Order-constrained uniform approximations to the exponential based on restricted rationals (Q1096822)

The authors [(*) Lect. Notes Math. 1105, 466-476 (1984; Zbl 0578.41019)] considered the restricted-denominator approximations: \[ (1)\quad R_{n/m}(z;\gamma)=\sum^{n}_{i=0}(-1)^ m(\gamma z)^ iL_ m^{(m-i)}(1/\gamma)/(1-\gamma z)^ m \] to the exponential function exp(z), \(z\in C\), where \(L_ m^{(i)}(x)\) is the ith derivative of the Laguerre polynomial (2) \(L_ m(x)=\sum^{m}_{j=0}\frac{(-1)^ j}{j!}\left( \begin{matrix} m\\ j\end{matrix} \right)n^ j.\) For \(\gamma \in R^+\) the order of \(R_{n/m}(z,\gamma)\) as an approximation to the exponential is at least n. Further, the order is \(n+1\) whenever \[ (3)\quad L^{(1)}_{n+1}(1/\gamma)=0\;if\;n=m,\quad =L_ m^{(m-n- 1)}(1/r)=0\;if\;n<m. \] For application purposes to the numerical solution of ordinary differential equations, the authors considered only \(n\leq m\).

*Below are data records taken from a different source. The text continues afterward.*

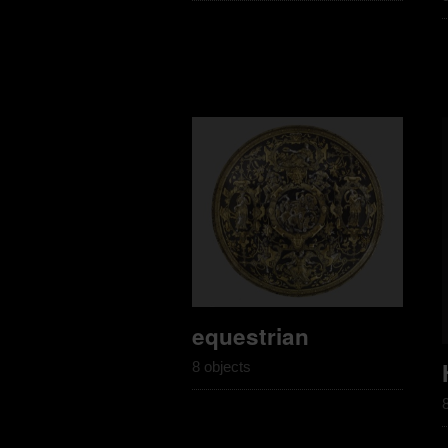
equestrian
8 objects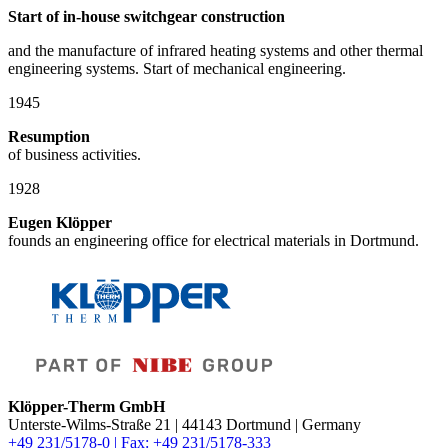
Start of in-house switchgear construction
and the manufacture of infrared heating systems and other thermal
engineering systems. Start of mechanical engineering.
1945
Resumption
of business activities.
1928
Eugen Klöpper
founds an engineering office for electrical materials in Dortmund.
Klöpper-Therm GmbH
Unterste-Wilms-Straße 21 | 44143 Dortmund | Germany
+49 231/5178-0 | Fax: +49 231/5178-333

In the present paper the authors improve their own results and prove some interesting results. Theorem one is a result of (*). In theorem two the authors prove that the global minimum is the least of the local minima and in Theorem three the authors derive the existence of a single local minimum in each interpolation interval, on the line of (*).